You might be feeling uncertain if you want to give up the family home for good. Or you might not be looking forward to telling your kids you’ll be moving away from the neighborhood where they’ve made many friends and memories.
As you go through the divorce process, you’ll have to decide on the future of the home you bought and shared with your soon-to-be ex. Since selling the home, dividing all marital assets and splitting child custody can be a lot to take in all at once, you may want to consider a nesting arrangement.
What is a nesting arrangement?
Nesting allows families to both keep the family home and give children a sense of regularity to their day-to-day routine. This is because, rather than conducting custody exchanges on a regular basis, children stay at the family home while their parents take turns living in it during their parenting time.
Why should we keep the family home?
Keeping the family home can give you a breather as you make decisions about many other aspects of your life that will follow you for years to come.

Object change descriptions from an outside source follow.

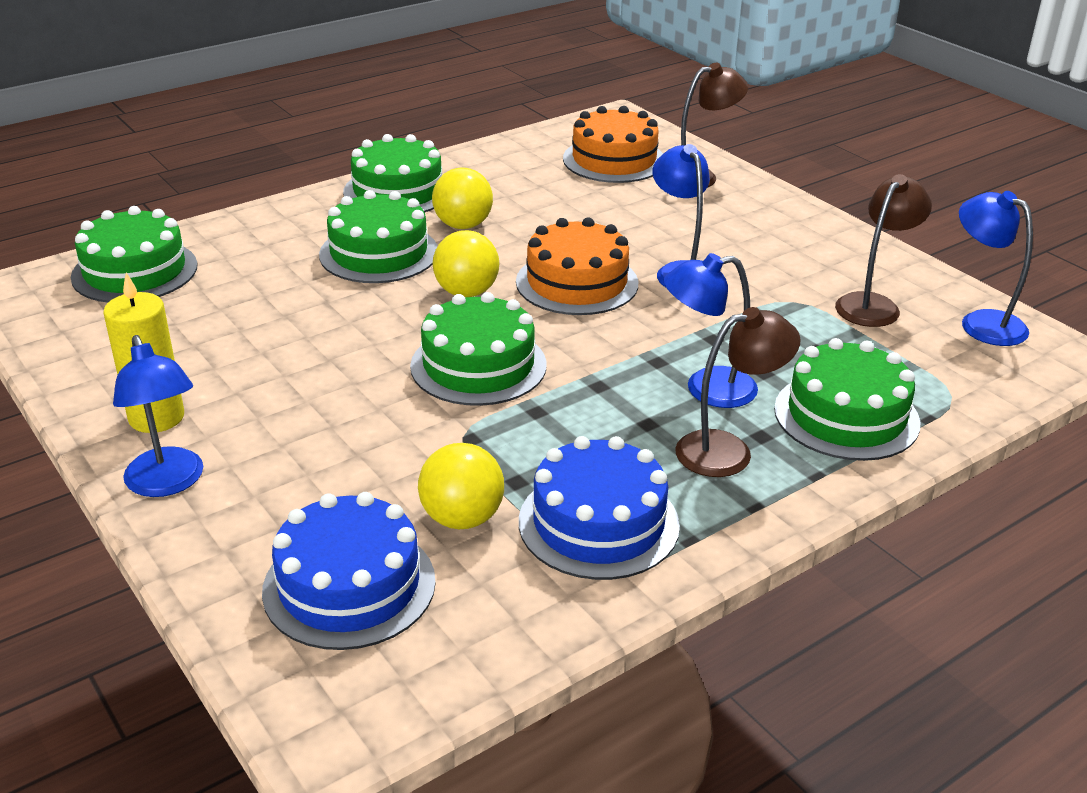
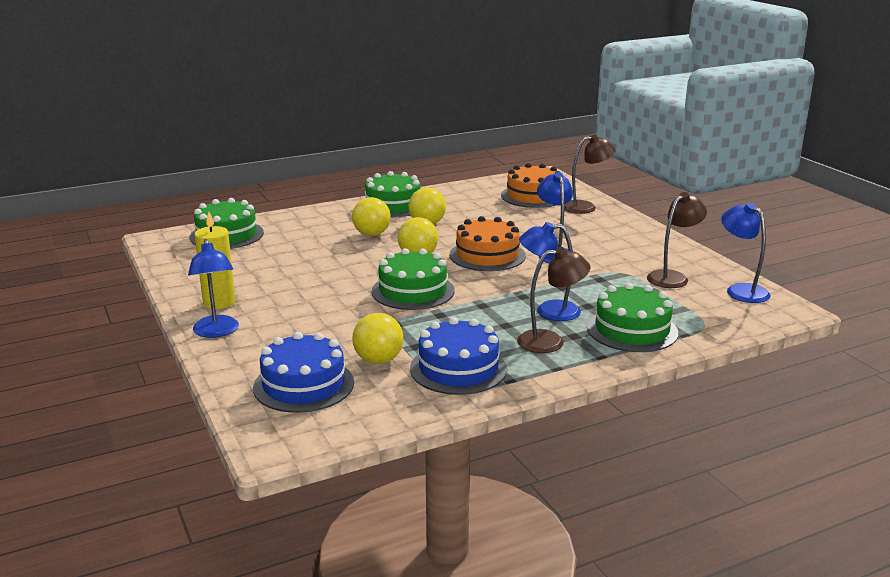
camera: 10 degrees right, 10 degrees down
(379, 253) = (371, 234): green cake -> yellow ball

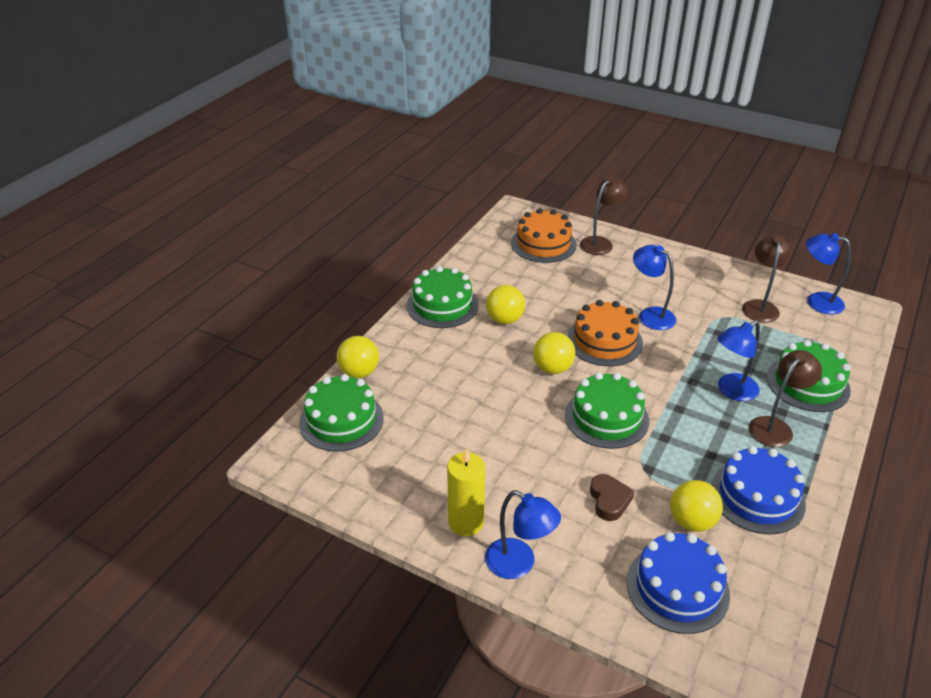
camera: 35 degrees left, 15 degrees up
(335, 328) = (609, 500): none -> brown heart
(371, 234) = (476, 356): yellow ball -> yellow ball (359, 372)

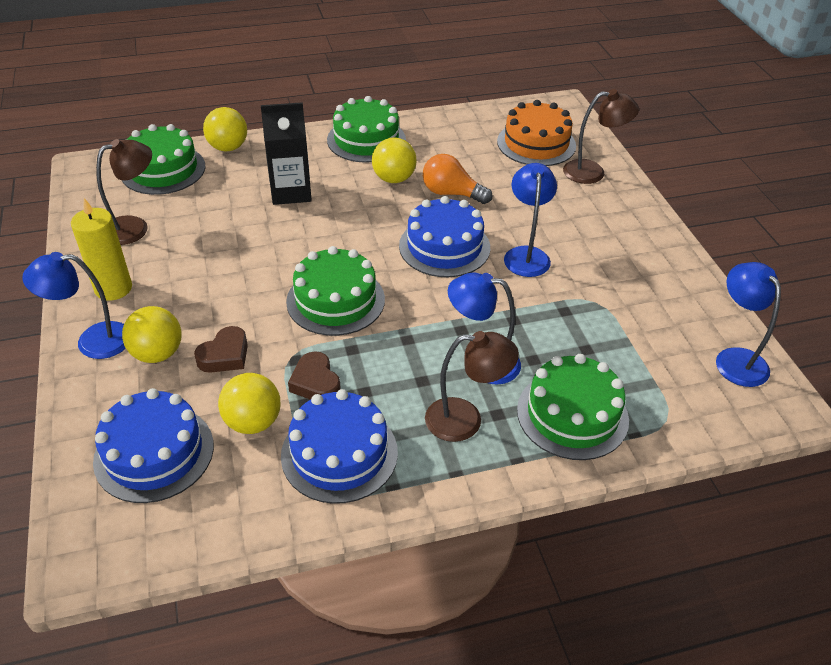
camera: 45 degrees right, 5 degrees up
(459, 372) = (291, 192): none -> black carton
(519, 564) = (92, 341): blue lamp -> blue lamp turned 90 degrees clockwise
(552, 306) = (451, 193): none -> orange light bulb
(552, 368) = (363, 237): yellow ball -> yellow ball (157, 353)
(604, 341) = (444, 246): orange cake -> blue cake
(680, 471) = (315, 382): none -> brown heart
(760, 306) = (656, 320): brown lamp -> brown lamp (134, 227)

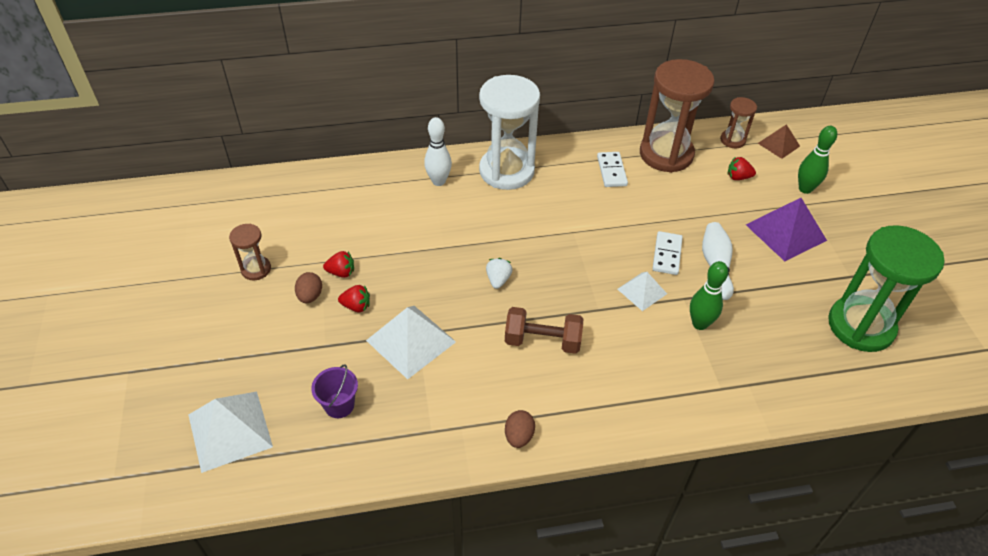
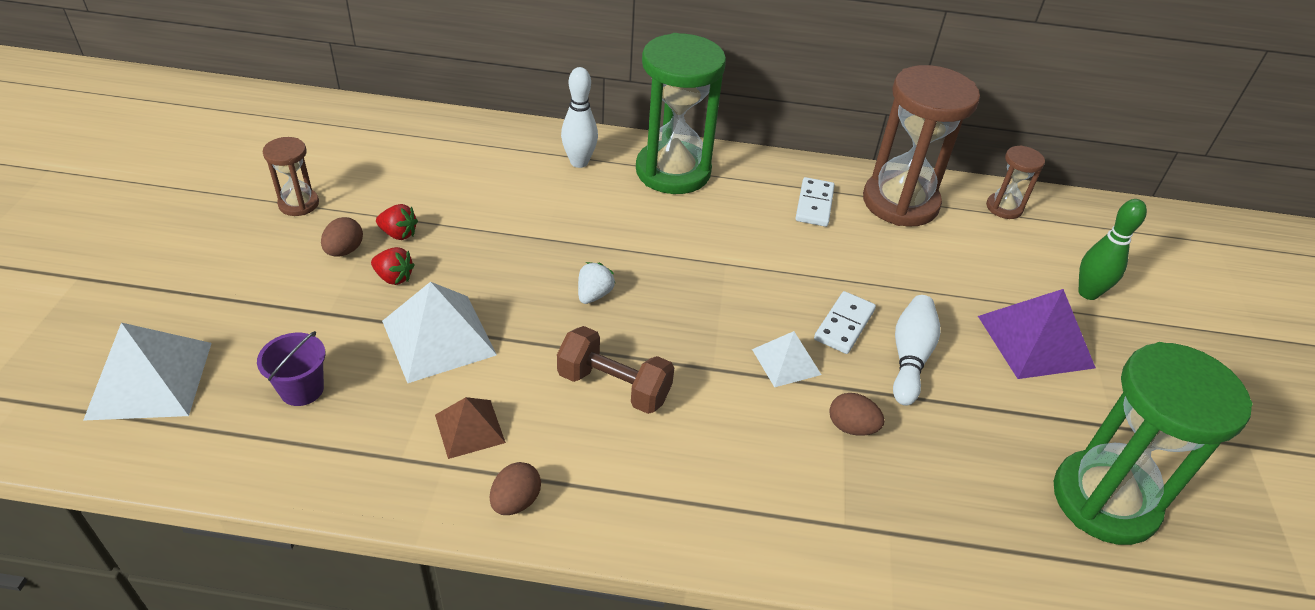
camera: 15 degrees right, 5 degrees down
(506, 171) = (673, 171): white hourglass -> green hourglass
(699, 324) = (851, 427): green bowling pin -> brown egg
(738, 177) = (992, 254): red strawberry -> none
(778, 144) = (1070, 228): brown pyramid -> brown pyramid (469, 428)

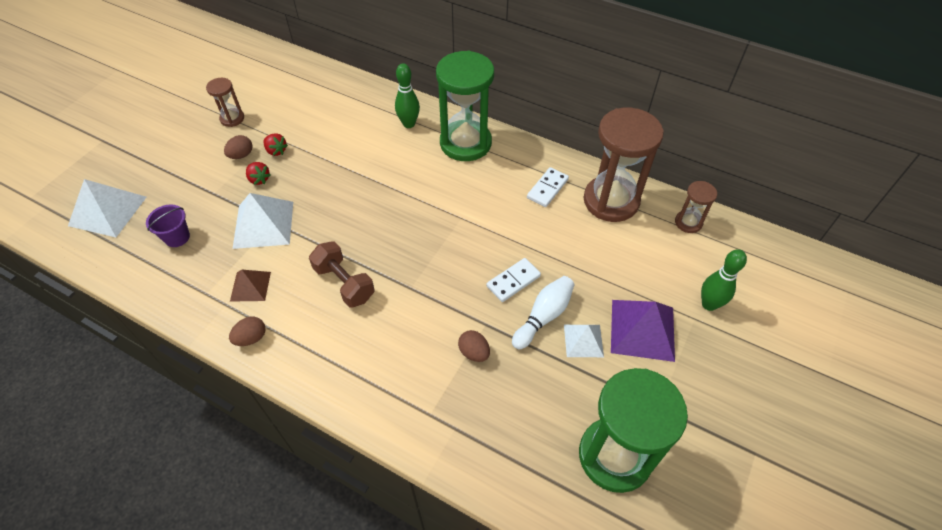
camera: 25 degrees right, 10 degrees up
(579, 162) = (409, 124): white bowling pin -> green bowling pin
(594, 295) = (366, 219): white strawberry -> none
(786, 361) = (459, 296): white pyramid -> white pyramid (583, 340)

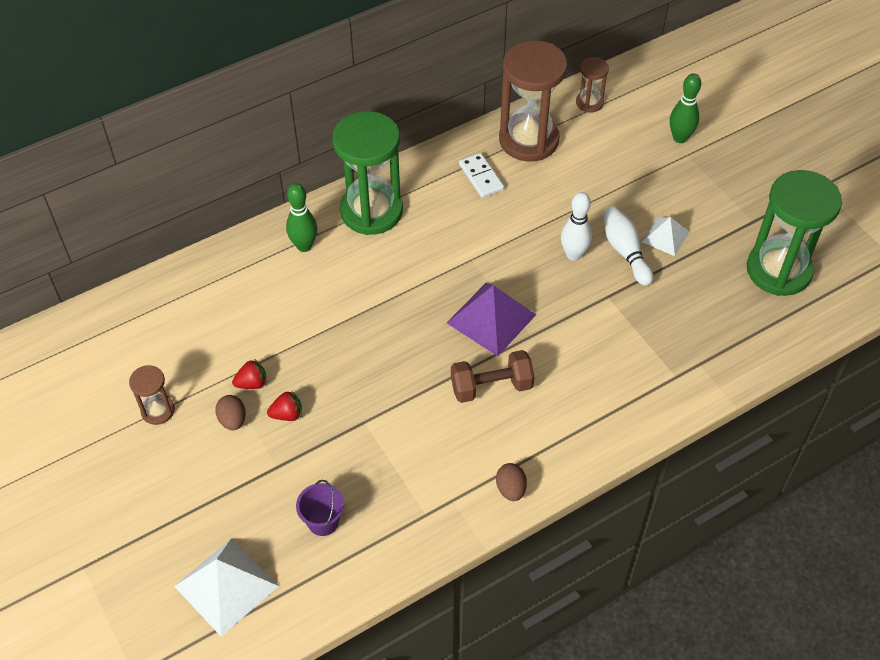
camera: 60 degrees left, 0 degrees up
(250, 286) = (442, 470): brown pyramid -> none
(263, 224) = (362, 431): white pyramid -> none
(474, 352) = (632, 318): brown egg -> none
(513, 281) = (573, 254): white domino -> white bowling pin
(642, 329) = (678, 193): purple pyramid -> purple pyramid (491, 318)

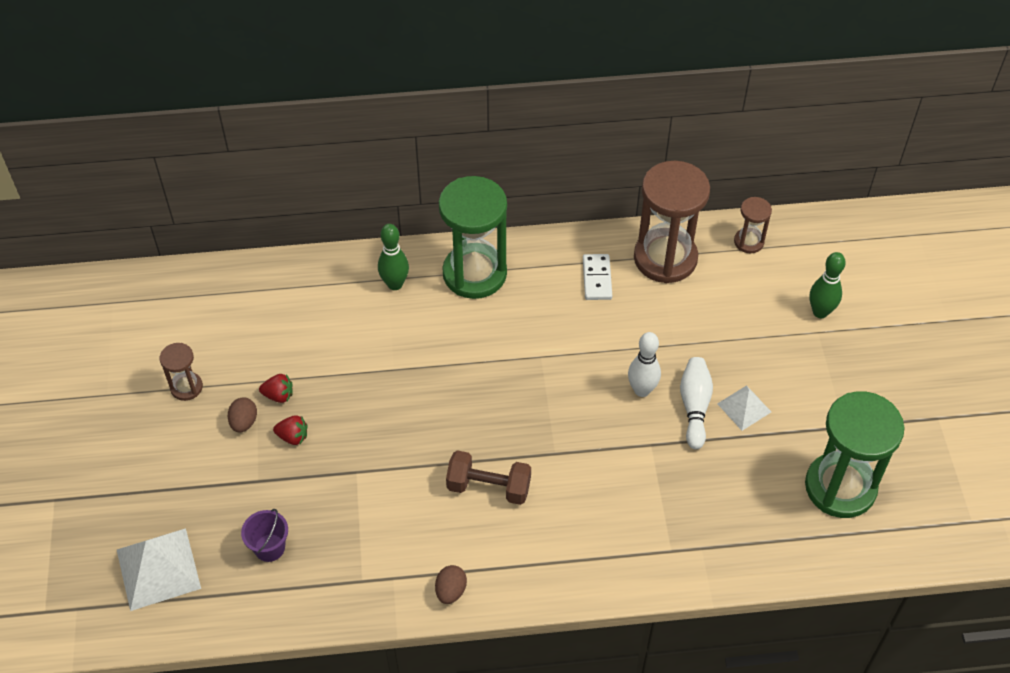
camera: 25 degrees right, 0 degrees up
(491, 318) = (526, 421): purple pyramid -> none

Instead of rushing to the sell the home or having arguments about who should be able to keep it, you can continue to share it in a unique way.
If you are the type of person who craves a new space to start fresh again, nesting can allow a flavor of both new and old. This is because when you aren’t taking care of your children in the familiar space of your family home, you will live in an off-site residence that you can keep all to yourself.
How long should we nest for?
Before finalizing your divorce, you might not come across another home you can see yourself raising your children in. This scenario might make nesting a good way to temporarily live. If it works out long-term, that’s alright. But you’ll probably want to stop sharing real estate with your co-parent or begin dating new people at some point — both of which are difficult to do if you co-parent in the same space.